==== Study material

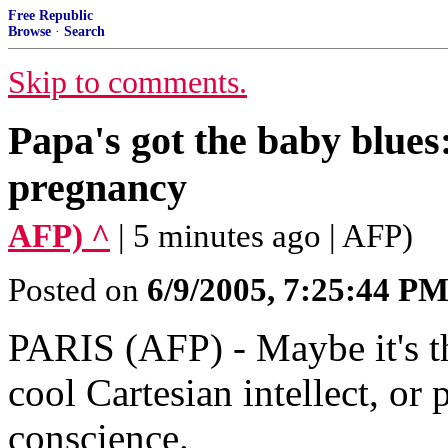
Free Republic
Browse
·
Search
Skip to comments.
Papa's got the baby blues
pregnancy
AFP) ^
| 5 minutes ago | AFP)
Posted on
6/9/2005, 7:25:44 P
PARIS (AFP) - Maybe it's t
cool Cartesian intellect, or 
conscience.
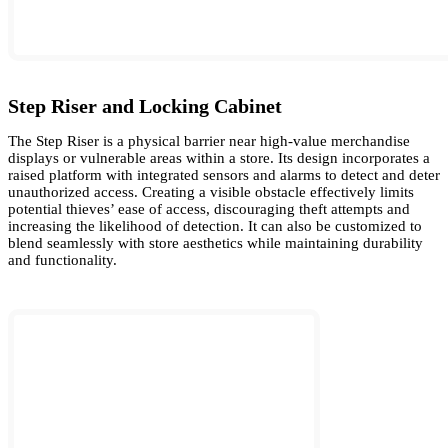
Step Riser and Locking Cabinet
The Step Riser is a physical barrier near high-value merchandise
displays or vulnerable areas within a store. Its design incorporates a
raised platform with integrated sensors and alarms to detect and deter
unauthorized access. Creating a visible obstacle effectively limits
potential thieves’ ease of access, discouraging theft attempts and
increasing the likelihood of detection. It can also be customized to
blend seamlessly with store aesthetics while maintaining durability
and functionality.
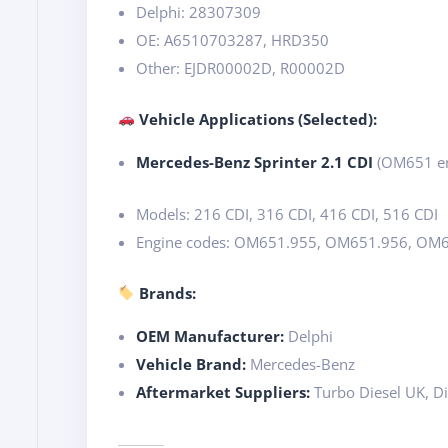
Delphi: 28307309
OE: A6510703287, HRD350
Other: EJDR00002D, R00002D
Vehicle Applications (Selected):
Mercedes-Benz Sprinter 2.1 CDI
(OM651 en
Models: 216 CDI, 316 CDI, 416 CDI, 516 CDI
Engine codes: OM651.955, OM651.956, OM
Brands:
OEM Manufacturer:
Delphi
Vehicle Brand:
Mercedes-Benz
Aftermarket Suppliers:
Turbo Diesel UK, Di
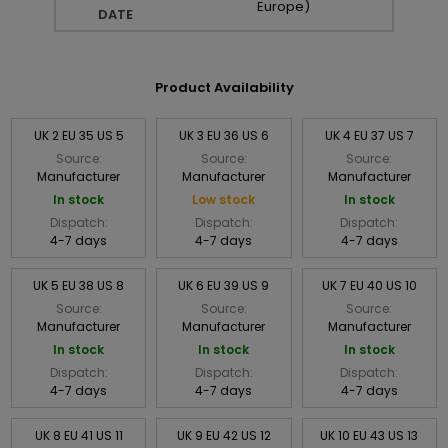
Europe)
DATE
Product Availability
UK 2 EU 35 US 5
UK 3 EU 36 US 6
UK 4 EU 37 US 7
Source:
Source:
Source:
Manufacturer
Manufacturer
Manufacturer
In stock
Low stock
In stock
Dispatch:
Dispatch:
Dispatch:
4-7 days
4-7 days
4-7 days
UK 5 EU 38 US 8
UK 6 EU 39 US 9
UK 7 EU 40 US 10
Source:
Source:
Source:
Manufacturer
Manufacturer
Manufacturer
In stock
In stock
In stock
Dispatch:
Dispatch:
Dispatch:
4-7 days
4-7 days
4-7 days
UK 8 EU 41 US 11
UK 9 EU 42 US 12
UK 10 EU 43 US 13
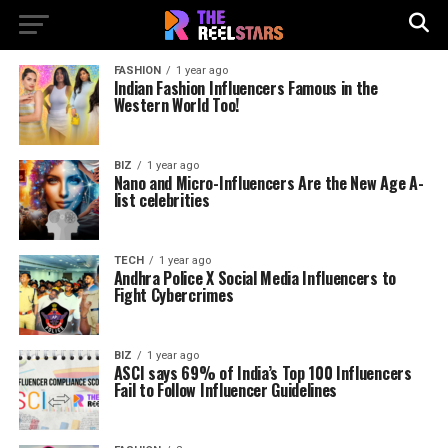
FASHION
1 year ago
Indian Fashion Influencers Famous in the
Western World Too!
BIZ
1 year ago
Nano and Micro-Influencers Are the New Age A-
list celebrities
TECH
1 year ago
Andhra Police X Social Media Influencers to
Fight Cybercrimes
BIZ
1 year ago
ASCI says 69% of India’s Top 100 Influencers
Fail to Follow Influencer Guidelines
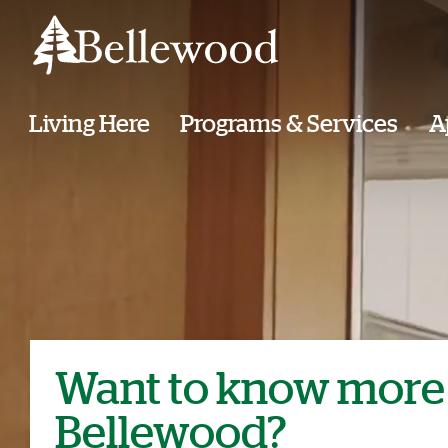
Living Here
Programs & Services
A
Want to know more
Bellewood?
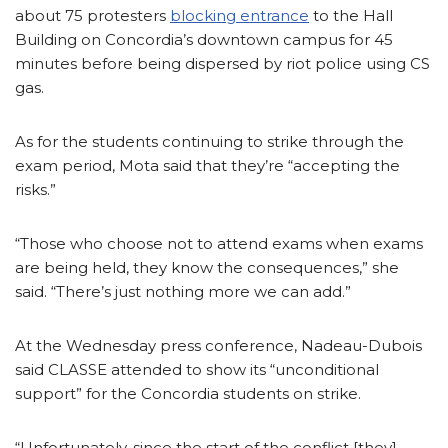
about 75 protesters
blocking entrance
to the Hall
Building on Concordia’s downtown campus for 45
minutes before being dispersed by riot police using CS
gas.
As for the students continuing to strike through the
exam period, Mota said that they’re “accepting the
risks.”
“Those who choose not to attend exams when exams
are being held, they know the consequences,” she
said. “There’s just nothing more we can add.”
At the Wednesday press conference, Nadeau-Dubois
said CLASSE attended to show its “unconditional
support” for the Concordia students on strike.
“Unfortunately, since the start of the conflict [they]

========

* Required work:
Copy every line of text from all of the records above exactly as it appears, omitting the picture placeholder lines.

* Answer box:
Free Republic
Browse
·
Search
Skip to comments.
Papa's got the baby blues
pregnancy
AFP) ^
| 5 minutes ago | AFP)
Posted on
6/9/2005, 7:25:44 P
PARIS (AFP) - Maybe it's t
cool Cartesian intellect, or 
conscience.
Step Riser and Locking Cabinet
The Step Riser is a physical barrier near high-value merchandise
displays or vulnerable areas within a store. Its design incorporates a
raised platform with integrated sensors and alarms to detect and deter
unauthorized access. Creating a visible obstacle effectively limits
potential thieves’ ease of access, discouraging theft attempts and
increasing the likelihood of detection. It can also be customized to
blend seamlessly with store aesthetics while maintaining durability
and functionality.
Delphi: 28307309
OE: A6510703287, HRD350
Other: EJDR00002D, R00002D
Vehicle Applications (Selected):
Mercedes-Benz Sprinter 2.1 CDI
(OM651 en
Models: 216 CDI, 316 CDI, 416 CDI, 516 CDI
Engine codes: OM651.955, OM651.956, OM
Brands:
OEM Manufacturer:
Delphi
Vehicle Brand:
Mercedes-Benz
Aftermarket Suppliers:
Turbo Diesel UK, Di
Europe)
DATE
Product Availability
UK 2 EU 35 US 5
UK 3 EU 36 US 6
UK 4 EU 37 US 7
Source:
Source:
Source:
Manufacturer
Manufacturer
Manufacturer
In stock
Low stock
In stock
Dispatch:
Dispatch:
Dispatch:
4-7 days
4-7 days
4-7 days
UK 5 EU 38 US 8
UK 6 EU 39 US 9
UK 7 EU 40 US 10
Source:
Source:
Source:
Manufacturer
Manufacturer
Manufacturer
In stock
In stock
In stock
Dispatch:
Dispatch:
Dispatch:
4-7 days
4-7 days
4-7 days
UK 8 EU 41 US 11
UK 9 EU 42 US 12
UK 10 EU 43 US 13
FASHION
1 year ago
Indian Fashion Influencers Famous in the
Western World Too!
BIZ
1 year ago
Nano and Micro-Influencers Are the New Age A-
list celebrities
TECH
1 year ago
Andhra Police X Social Media Influencers to
Fight Cybercrimes
BIZ
1 year ago
ASCI says 69% of India’s Top 100 Influencers
Fail to Follow Influencer Guidelines
Living Here
Programs & Services
A
Want to know more
Bellewood?
about 75 protesters
blocking entrance
to the Hall
Building on Concordia’s downtown campus for 45
minutes before being dispersed by riot police using CS
gas.
As for the students continuing to strike through the
exam period, Mota said that they’re “accepting the
risks.”
“Those who choose not to attend exams when exams
are being held, they know the consequences,” she
said. “There’s just nothing more we can add.”
At the Wednesday press conference, Nadeau-Dubois
said CLASSE attended to show its “unconditional
support” for the Concordia students on strike.
“Unfortunately, since the start of the conflict [they]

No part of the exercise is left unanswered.